Guatemala, Honduras and El Salvador, the so-called Northern Triangle of Central America, are among the poorest and most dangerous countries in the hemisphere. Plagued by ruthless street gangs and a growing presence of Mexican drug traffickers, the countries have seen homicide rates grow by 99% over the last decade, with the current rate five times that of the United States, according to a new study by the British-based Action on Armed Violence.

Karen and Sindy’s father and grandfather were shot to death in unsolved killings. The family can no longer afford to pay for Sindy’s schooling. The town where they live, Horcones, in Jutiapa state near the border with El Salvador, can’t pay its electricity or water bills to the federal government.

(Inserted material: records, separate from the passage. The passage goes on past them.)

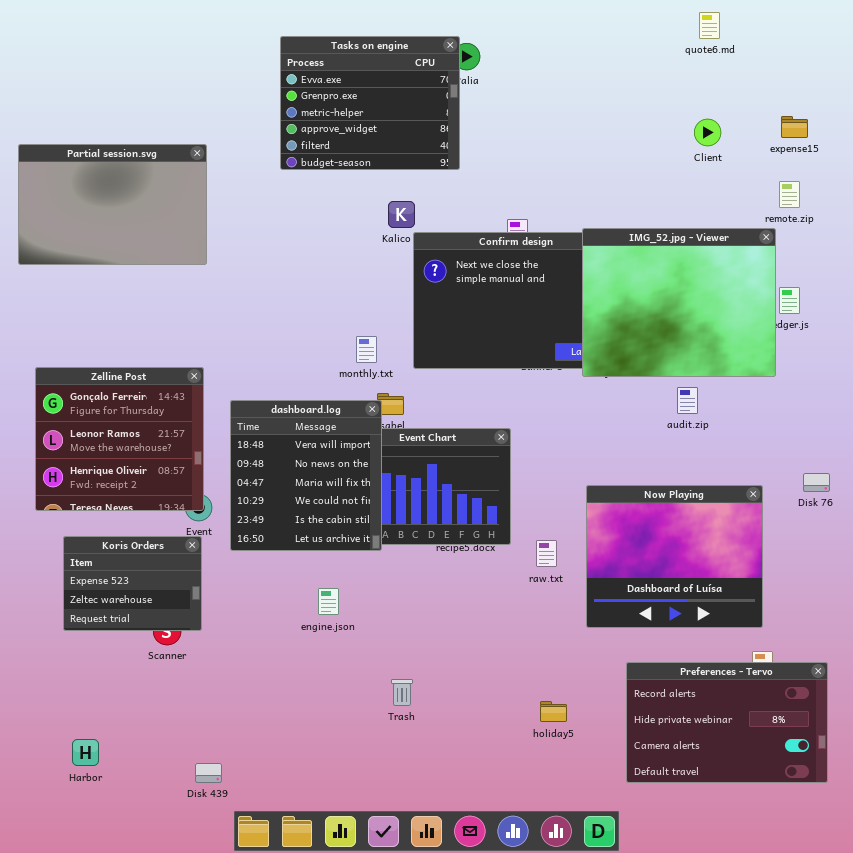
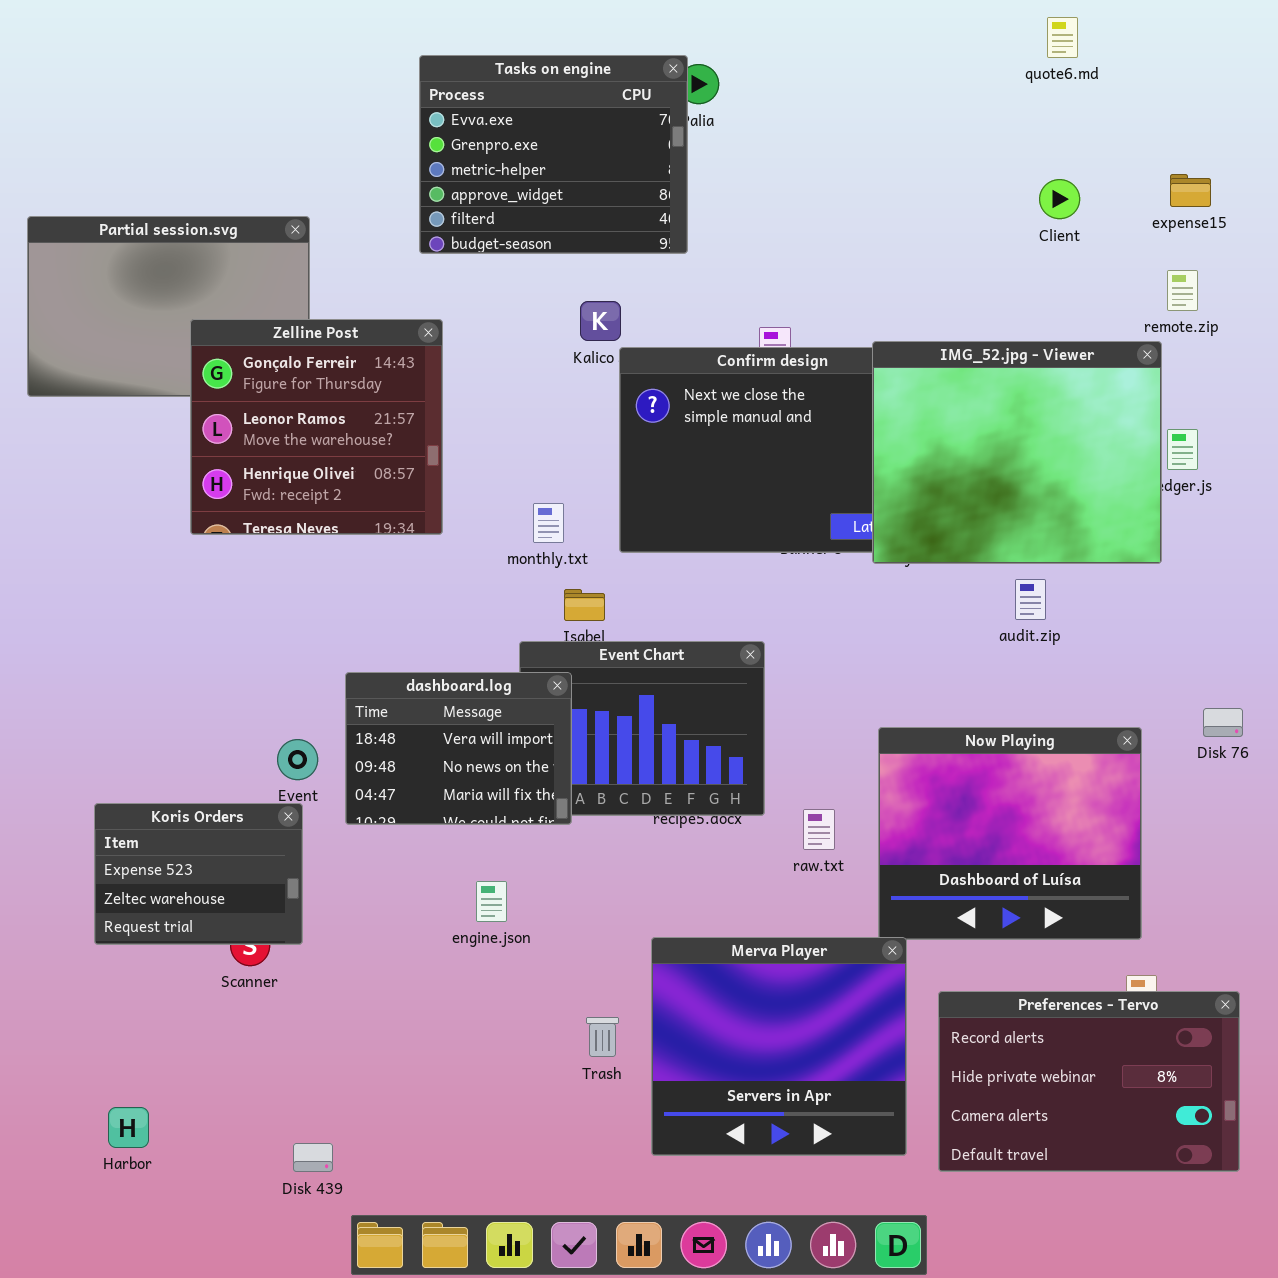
Zelline Post: [35,367,204,511] -> [190,319,443,535], moved
dashboard.log: [230,400,382,551] -> [345,672,572,825], resized
Merva Player: none -> [651,937,907,1156], opened

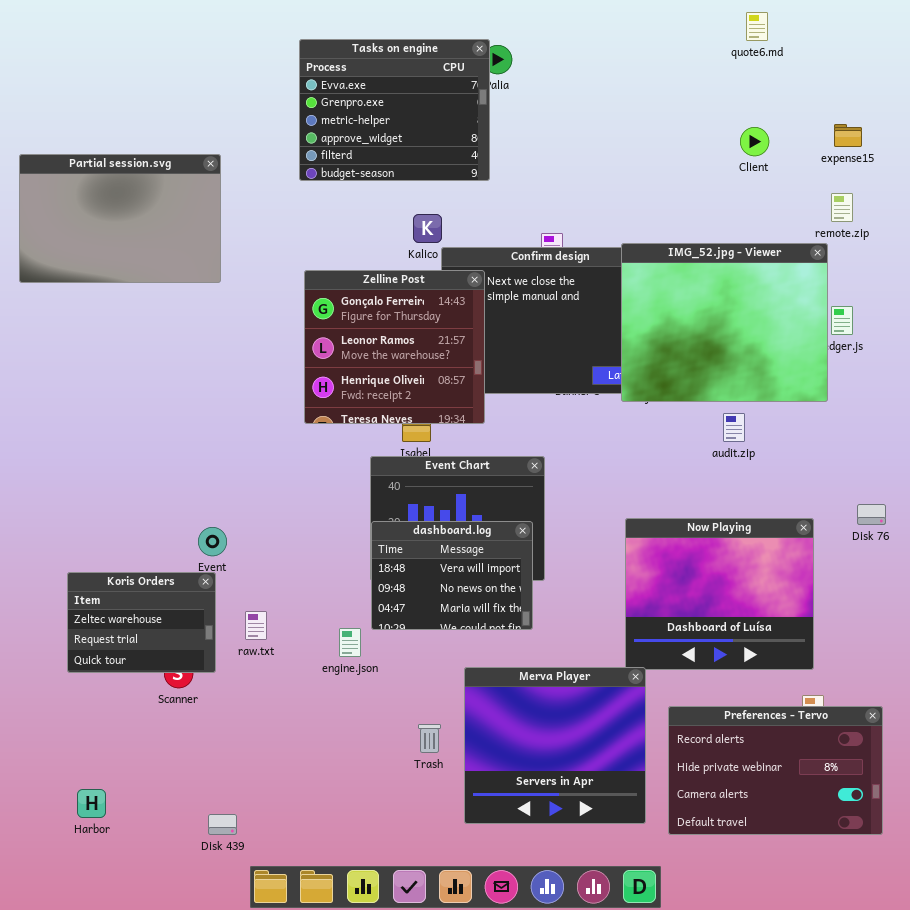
Zelline Post: [190,319,443,535] -> [304,270,485,424], moved
dashboard.log: [345,672,572,825] -> [371,521,533,630], moved
Koris Orders: [94,803,303,945] -> [67,572,216,673], scrolled down 1 row
raw.txt: [803,809,835,850] -> [245,611,267,640], moved

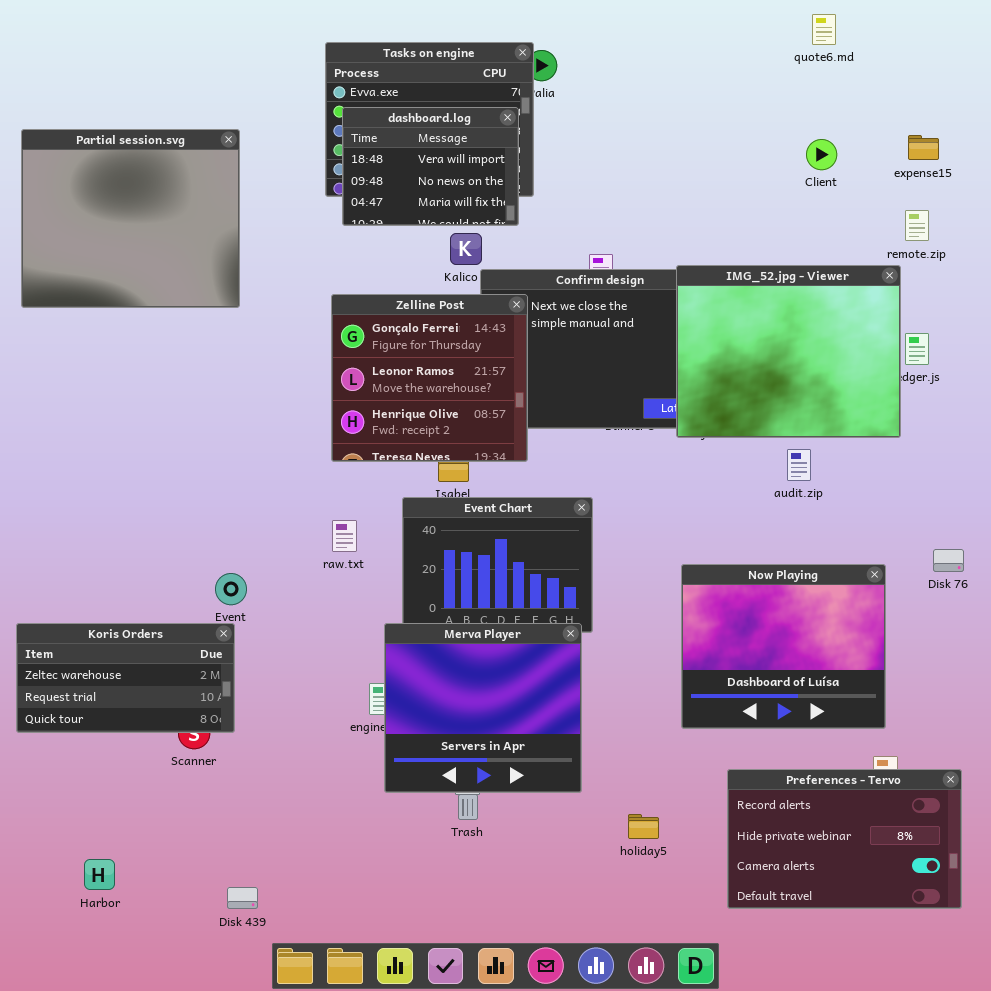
Partial session.svg: [19,154,221,283] -> [21,129,240,308], resized
dashboard.log: [371,521,533,630] -> [342,107,519,226], moved
Koris Orders: [67,572,216,673] -> [16,623,235,733], resized
raw.txt: [245,611,267,640] -> [332,520,357,552], moved
Merva Player: [464,667,646,824] -> [384,623,582,793], moved

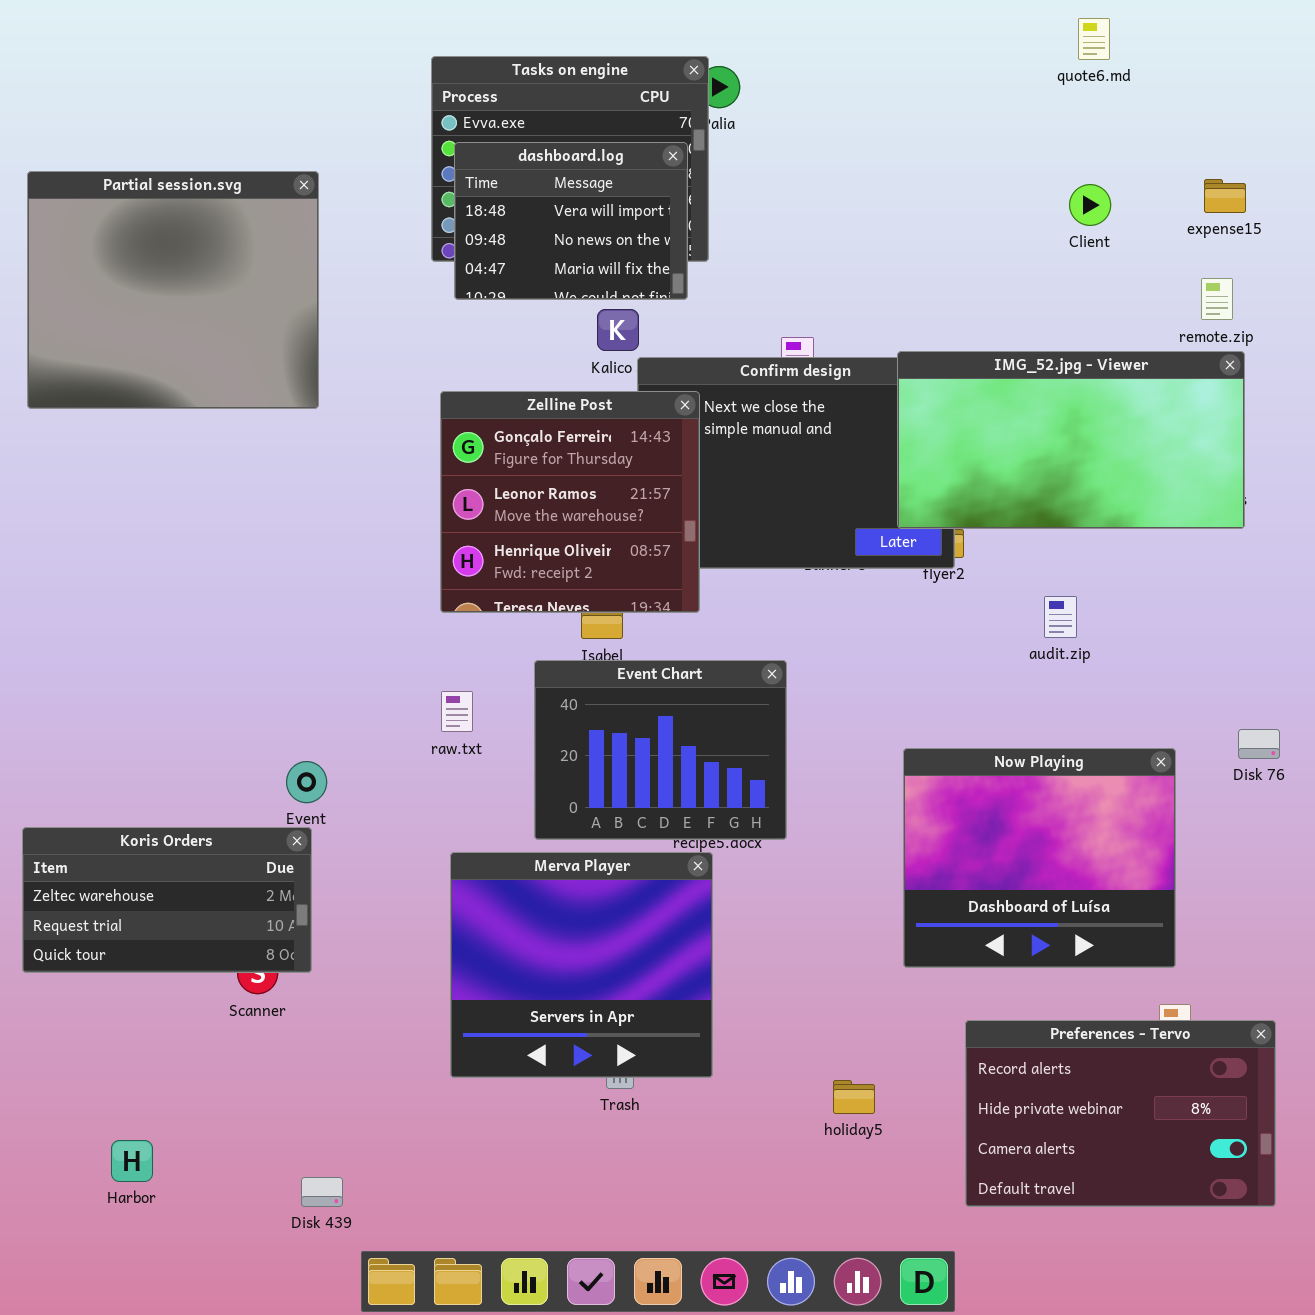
IMG_52.jpg - Viewer: [676,265,901,438] -> [897,351,1245,529], resized
Merva Player: [384,623,582,793] -> [450,852,713,1078], moved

The homes, by contrast, reflect the wealth of remittances, money sent back by those who have migrated to the U.S. Many are well-constructed, with solid sheet-metal roofs and fancy Greek-style columns. In the Laucel house, the kitchen has a sparkling new Whirlpool refrigerator, although it is nearly empty, and a matching four-burner range, which is not plugged in. But the money arrives sporadically and lends itself to big-ticket purchases rather than steady sustenance.

Karen and Sindy’s mother, Mirna, is one of five siblings; all but one are in the Southeastern United States, sending money home and frequently calling the children they left behind. Mirna has never been back to visit.

The Obama administration says it detained more than 50,000 “unaccompanied minors” trying to cross the border in the first half of this year.

In fact, the smuggling of people to the U.S. is big business. Coyotes, who in Mexico are often descendants of some of the country’s most vicious drug cartels, can charge $7,000 or more for a single migrant. These networks may in fact be stimulating the current exodus by lying about the difficulties of the journey and giving false promises about what lies ahead, experts say.